A influência epigenética tem consequências na criança?

Há doenças que podem ter na sua base alterações ao nível do imprinting genómico (um fenómeno genético no qual certos genes são activados apenas numa das suas cópias, enquanto na outra é inactivado, sendo considerado um processo epigenético). “Normalmente, temos dois genes numa determinada zona e os dois genes expressam-se, mas há genes sujeitos a imprinting e nesses lotes apenas um é activado, o normal é manifestar-se o da origem materna ou o da origem paterna. Se se manifestarem os dois, isso vai dar uma situação de doença”, explica Alberto Barros.

Como sabemos que a activação de determinados genes é influenciada pela gestante e não é um processo apenas ligado à complexa criação de um novo ser?

Na verdade, não sabemos. “Não se pode afirmar que esses fenómenos epigenéticos são absolutamente dependentes da gestante, mas não se pode excluir que também possa existir essa intervenção”, refere o especialista. E conclui: “Quando falamos em factores epigenéticos, falamos em algo que está para além do que é genético e que ultrapassa o carácter da cadeia do ADN. Isso pode ser influenciado pelos próprios mecanismos metabólicos e moleculares do próprio feto mas também, ou e também, da gestante.”

É possível gerar um bebé com material genético de três pessoas?

Sim. São os chamados “filhos de três pais” e é um recurso usado para situações de infertilidade causadas por doenças genéticas. A técnica, que não tem enquadramento legal em Portugal, pode ter algumas variações na forma como é realizada mas, de uma forma geral, permite a fertilização in vitro (FIV) com o recurso a uma dadora de ovócito, um dador de espermatozóide e usar ainda o ovócito da mulher que vai gerar a criança. No Reino Unido, esta técnica foi aprovada em Março de 2015.

Já há alguns (poucos) casos conhecidos de crianças que nasceram após o recurso a esta técnica. Por exemplo, 2016 nasceu um bebé com “três pais”, após uma intervenção de uma equipa dos EUA no México, onde havia um vazio legal.

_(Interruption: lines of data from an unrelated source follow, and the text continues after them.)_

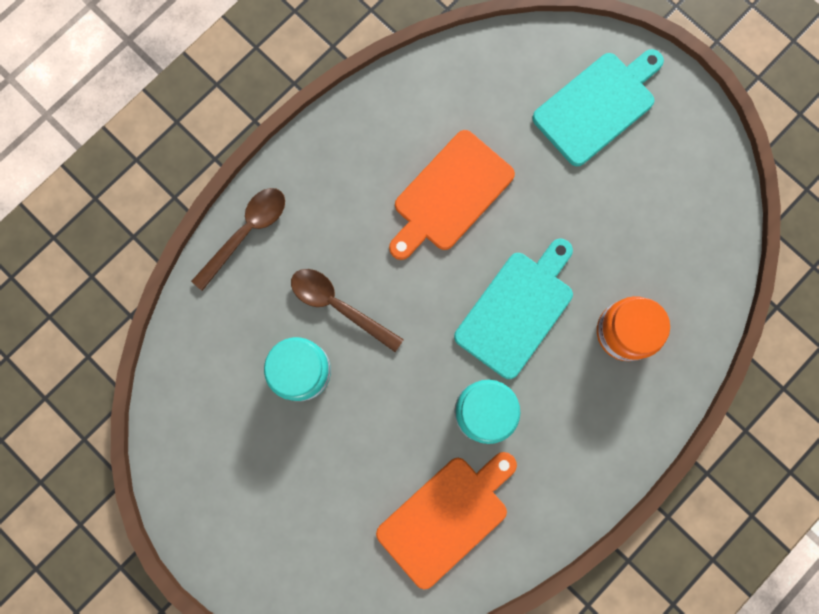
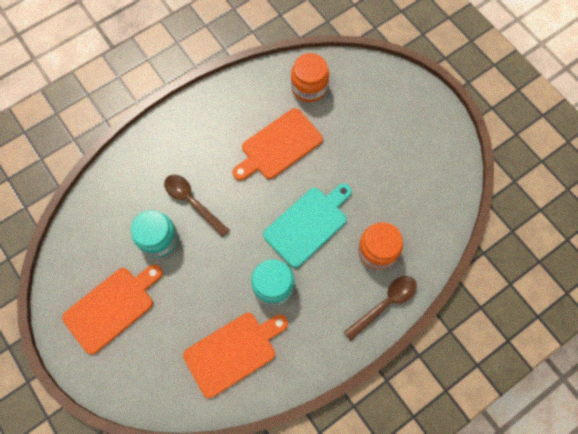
camera: 10 degrees right, 10 degrees down
(246, 233) = (144, 148): brown spoon -> brown spoon (385, 304)
(257, 484) = (112, 307): none -> orange cutting board
(478, 91) = (309, 87): none -> orange jar
(597, 106) = (384, 108): turquoise cutting board -> none

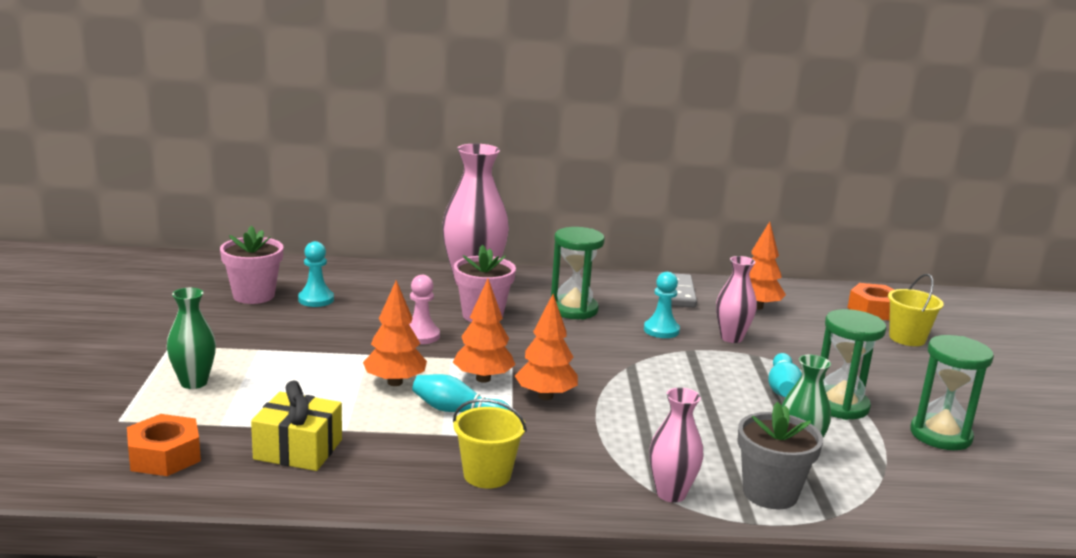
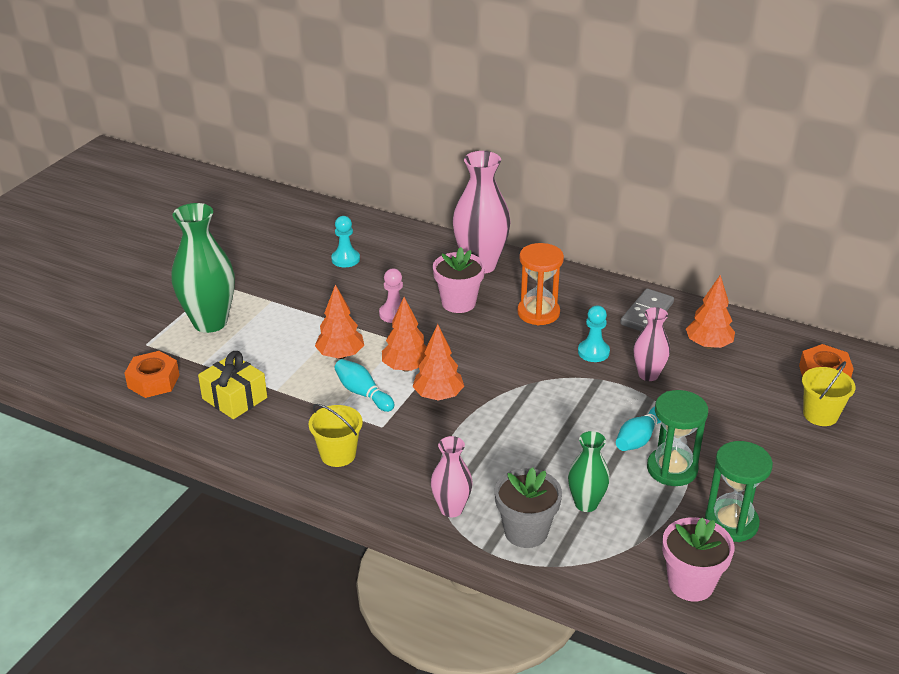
camera: 30 degrees right, 15 degrees up
(194, 382) = (210, 322): green vase -> green vase, size x1.79
(254, 295) = (304, 246): pink flower pot -> pink flower pot (690, 583)
(573, 309) = (538, 313): green hourglass -> orange hourglass

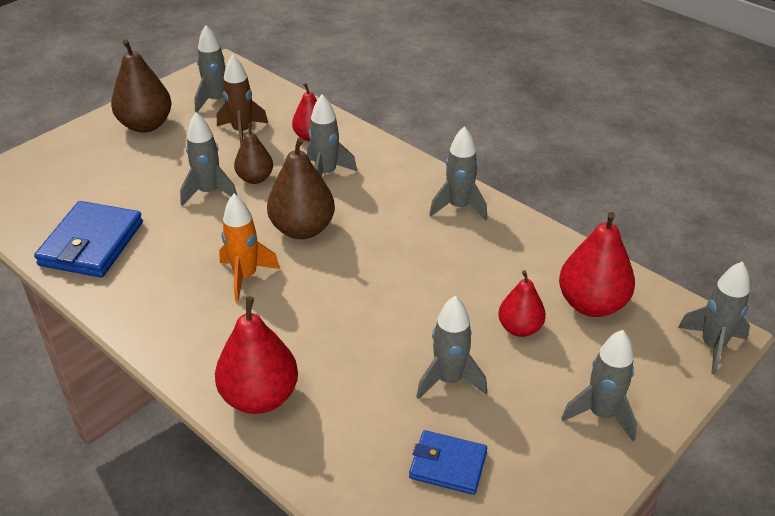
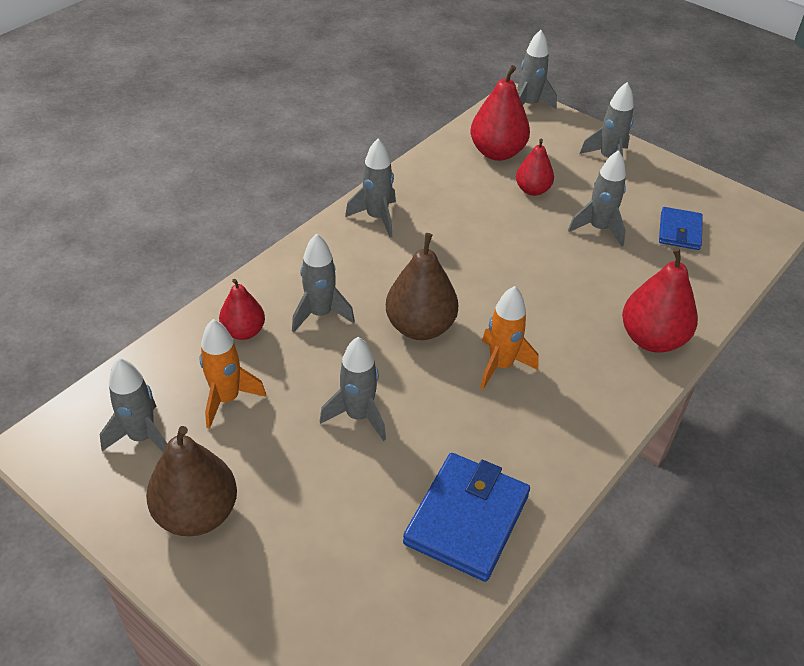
camera: 95 degrees left, 5 degrees up
(91, 244) = (466, 519): blue wallet -> blue wallet turned 75 degrees counterclockwise
(242, 132) = (227, 399): brown rocket -> orange rocket
(255, 178) = (329, 375): brown pear -> none

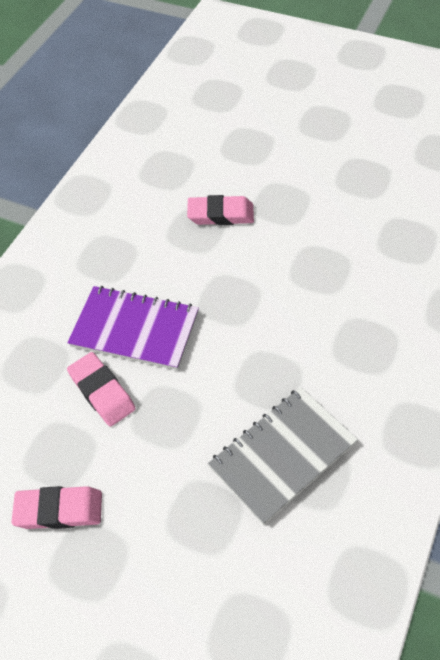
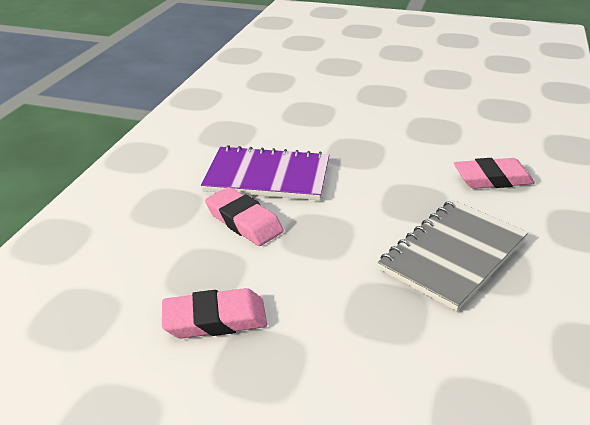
camera: 10 degrees left, 20 degrees down
(221, 214) = (329, 103): pink eraser -> pink eraser (492, 179)

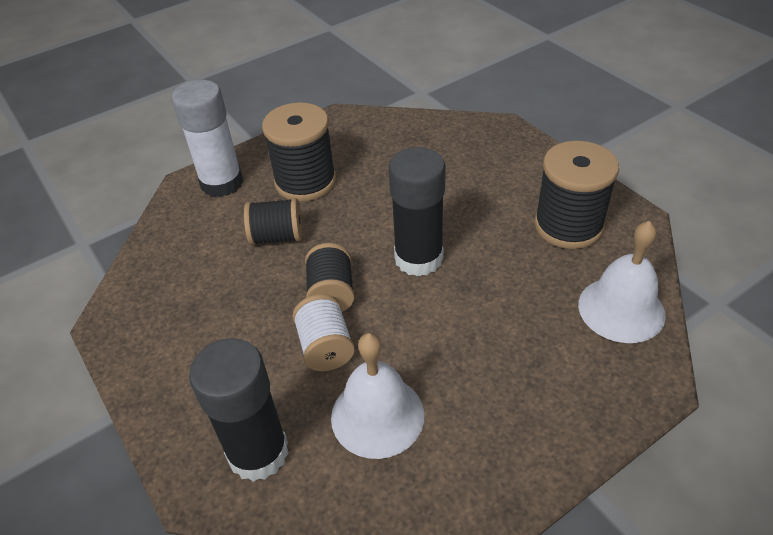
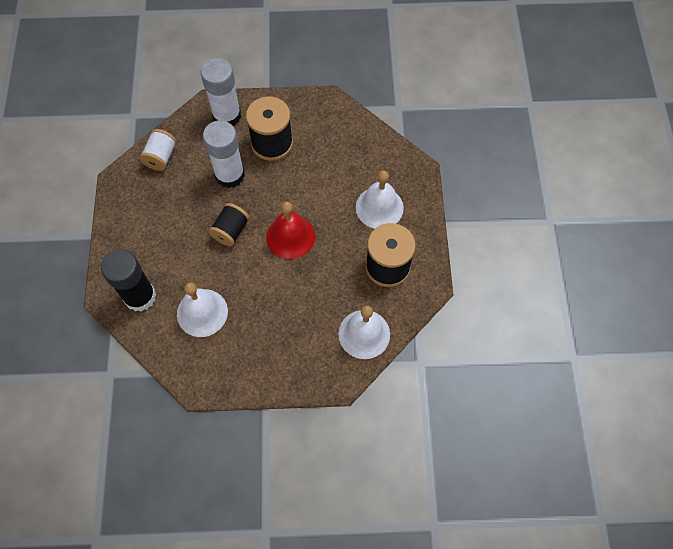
camera: 30 degrees right, 20 degrees up
(277, 237) = (230, 175): black spool -> white glue stick
(325, 347) = (205, 261): white spool -> white spool (161, 157)
(418, 258) = (290, 237): black glue stick -> red bell
(496, 177) = (379, 207): none -> white bell

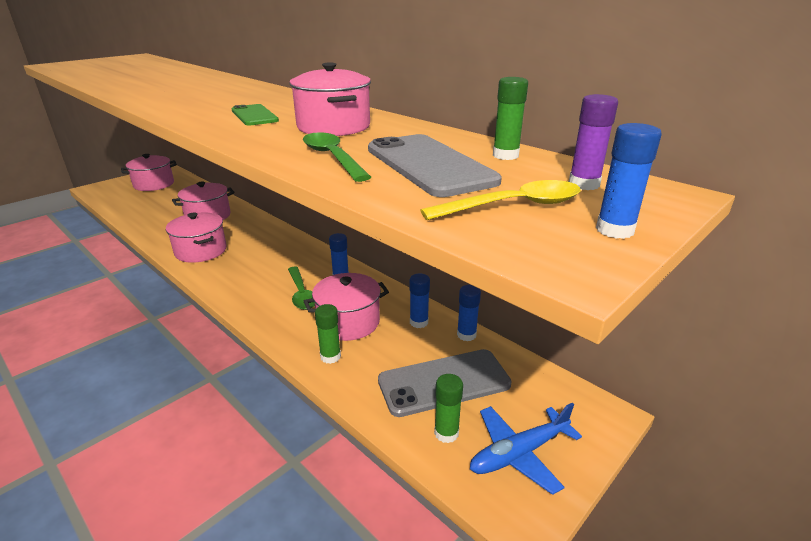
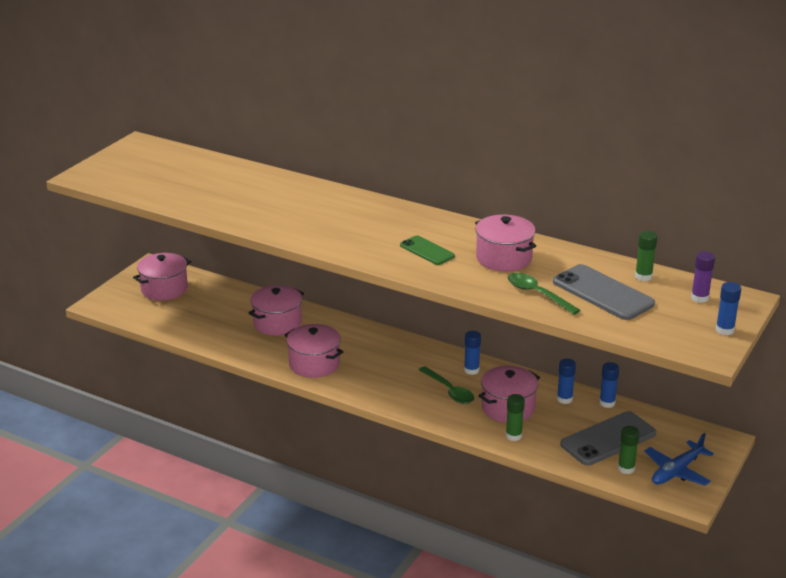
camera: 15 degrees left, 0 degrees up
(513, 206) = (670, 321): yellow spoon -> none

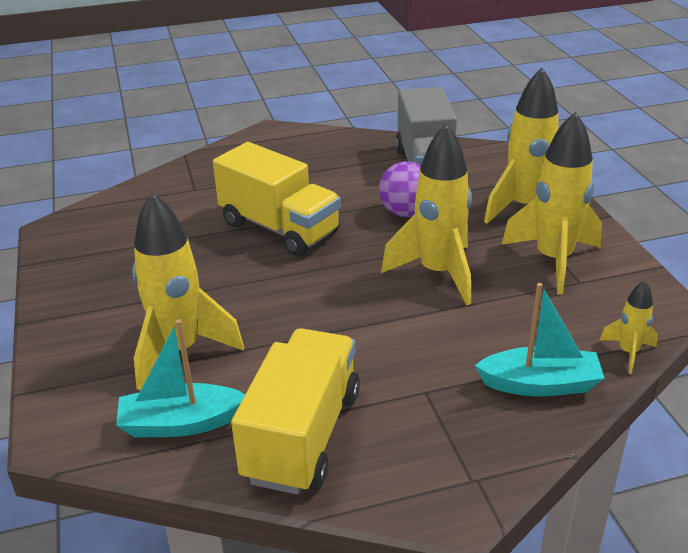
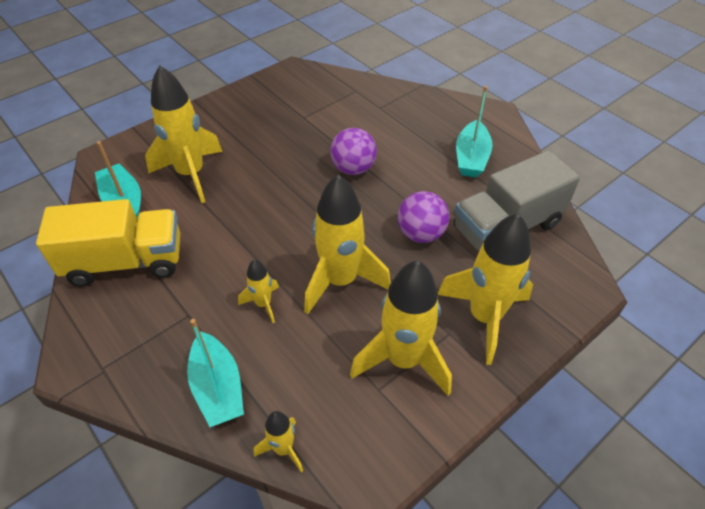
camera: 65 degrees right, 15 degrees up
(279, 228) = (353, 168): yellow truck -> purple ball
(324, 160) = (471, 158): none -> turquoise boat
(441, 331) = (263, 304): none -> yellow rocket

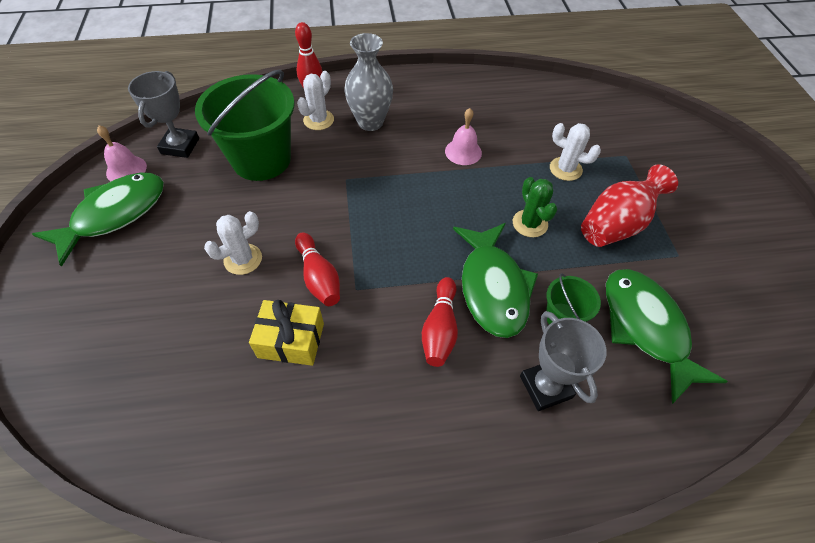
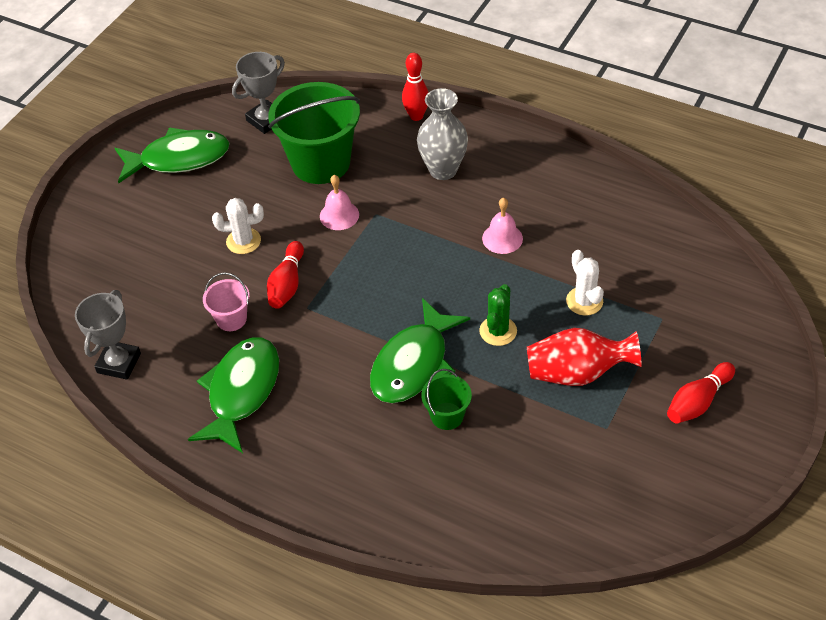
camera: 40 degrees right, 5 degrees down
(126, 169) = (211, 123): pink bell -> pink bell (339, 215)
(291, 340) = (231, 319): yellow gift -> pink bucket
(318, 120) = (398, 147): white cactus -> none
(440, 329) = (343, 370): red bowling pin -> red bowling pin (698, 401)
(545, 387) = (383, 453): grey trophy -> grey trophy (119, 363)
(646, 328) = (509, 462): green fish -> green fish (241, 392)

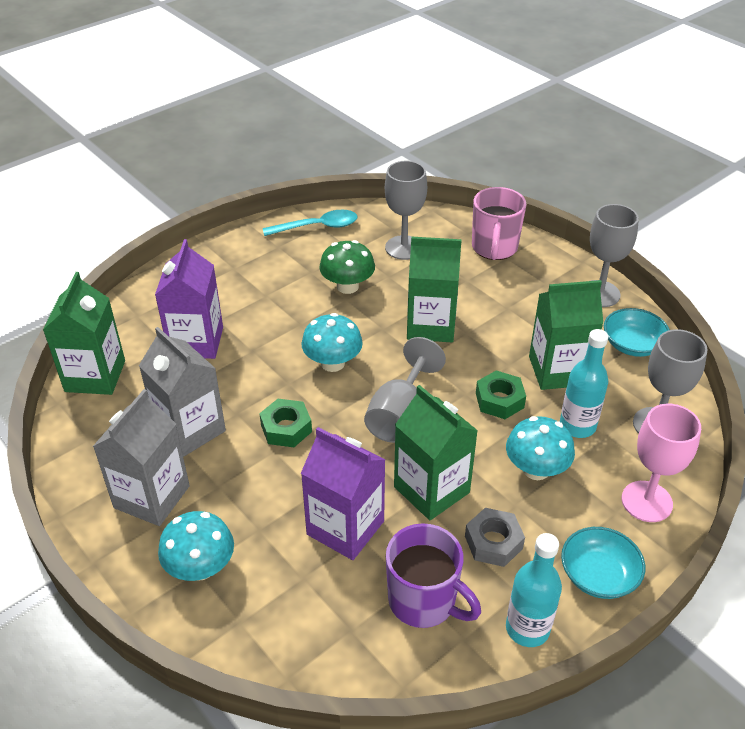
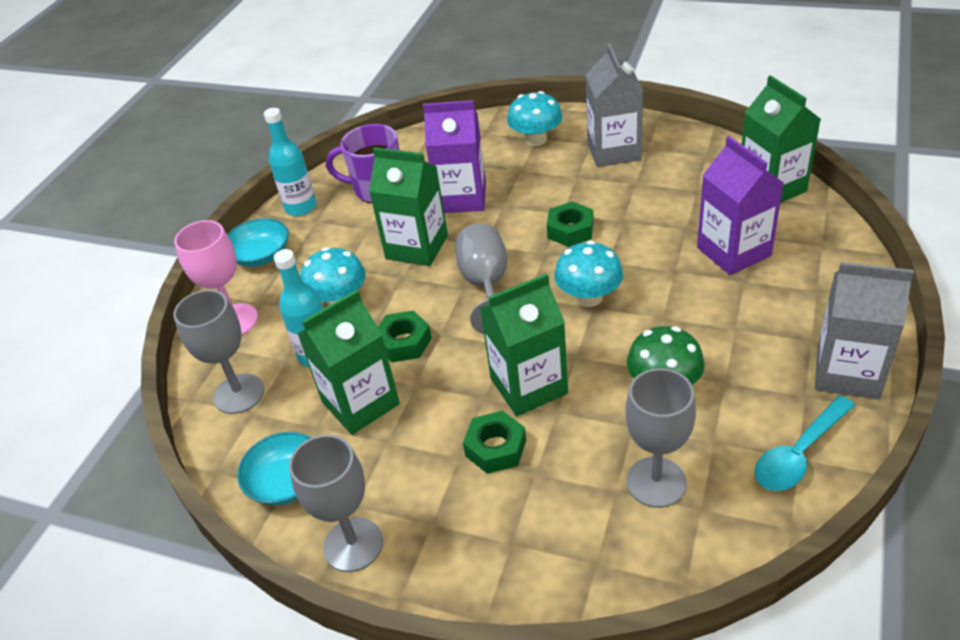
camera: 155 degrees right, 0 degrees up
(190, 429) = (643, 194): grey carton -> grey carton (847, 372)
(481, 302) = (495, 448): none -> green nut
(493, 542) = (348, 238): grey nut -> none
(494, 248) = (538, 552): pink mug -> none

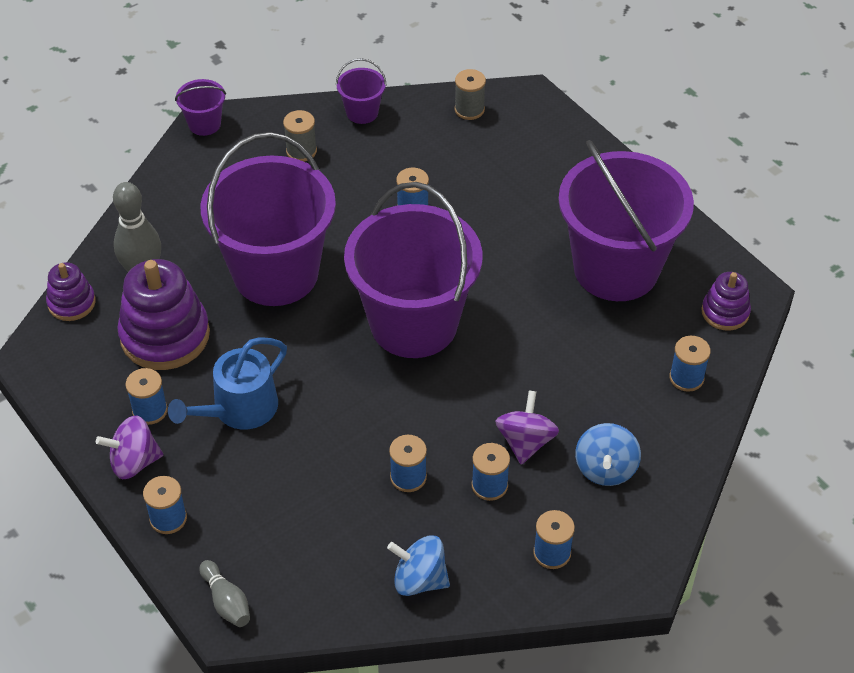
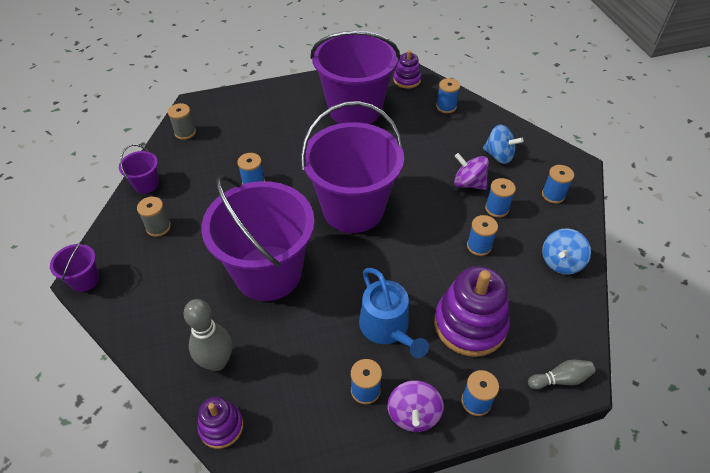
camera: 70 degrees left, 0 degrees up
(165, 335) = (293, 361): purple stacking toy -> purple stacking toy (470, 324)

A intervenção evita doenças genéticas que estão associadas às mitocôndrias (as baterias das células, fora do núcleo celular) e que afectam uma em cada 6500 crianças. O ADN mitocondrial é transmitido exclusivamente pela mãe e representa menos de 1% do ADN de qualquer pessoa, que tem todo o resto do seu material genético nos cromossomas do núcleo das células – quase 23.000 genes. Por isso, uma dadora de mitocôndrias contribui com uma percentagem muito reduzida de ADN de uma criança gerada com esta técnica. É o património genético que recebeu da mãe e do pai, no núcleo das células, que compõe a quase totalidade do ADN herdado por esta criança.

Que designação é mais correcta para o conceito legal que reconhece duas mães biológicas?

Tal como começámos por referir, os dois termos referem-se à mesma situação. A lei, os pareceres, muitos especialistas e a maioria das clínicas usam o termo “fertilização recíproca”. Alberto Barros admite ao PÚBLICO que o termo “partilha biológica da maternidade”, que também consta no parecer do Conselho Nacional de Procriação Medicamente Assistida de Janeiro de 2017, lhe parece mais correcto. “Fertilização recíproca é estranho, quase parece que se estão a fecundar uma à outra, não é um termo feliz. Prefiro falar em partilha biológica da maternidade. É disso que se trata.”